Teacher Diaries: Miss Alison – The Poem I Love

Written by William Butler Yeats who was the winner of the Nobel Prize in Literature in 1923, this poem evokes a sense of remorse from its readers while trying to make them reflect upon the grave topics of aging and love.

The first two stanzas depict how the woman the poet loved would feel when she becomes old and then she would recall how many people loved her because of her beauty. I like the way how listlessness is conveyed through the use of diction (words like ‘old’, ‘grey’ and ‘full of sleep’) and a detailed description of the scene. Everything seems so dull and disappointing, yet there is a twist in the last two lines of the second stanza: “But one man loved the pilgrim soul in you/ And loved the sorrows of your changing face.” This alleviates the blues of the readers by pointing out the crux that love is not based on the fondness of outer beauty but the attachment to a soul.

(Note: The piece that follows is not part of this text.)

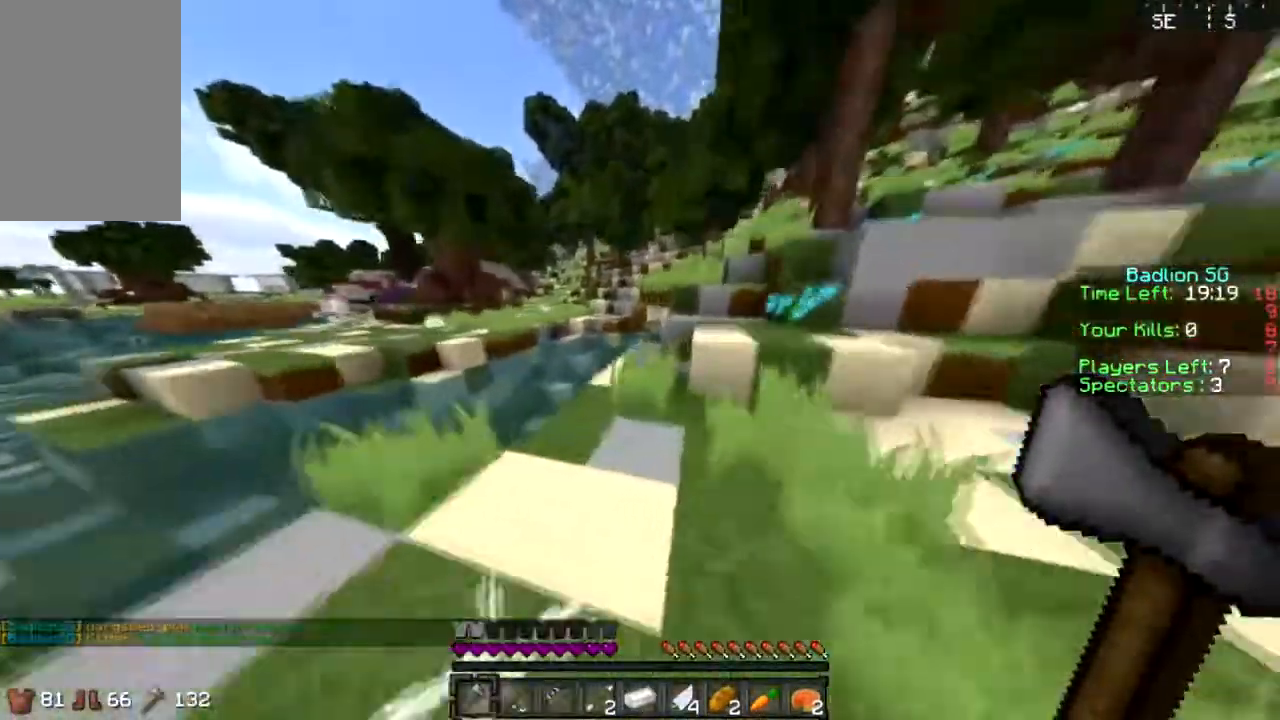
{"keys": ["w"], "mouse": [], "events": []}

The third stanza is another twist that dealt a blow to me when I first read this poem. Notice the use of personification in the second line: “how Love fled”. How many relationships can end up with a happy ending? The last two lines illustrate a beautiful imagery that brings forward the repentance for not treasuring one’s love. I like how the fickle nature of love is portrayed together with the cruelty of aging in the poem. I am sure that you will gain some insight after reading it.

When You Are Old
by William Butler Yeats

When you are old and grey and full of sleep,
And nodding by the fire, take down this book,
And slowly read, and dream of the soft look
Your eyes had once, and of their shadows deep;

How many loved your moments of glad grace,
And loved your beauty with love false or true,
But one man loved the pilgrim soul in you,
And loved the sorrows of your changing face;

And bending down beside the glowing bars,
Murmur, a little sadly, how Love fled
And paced upon the mountains overhead
And hid his face amid a crowd of stars.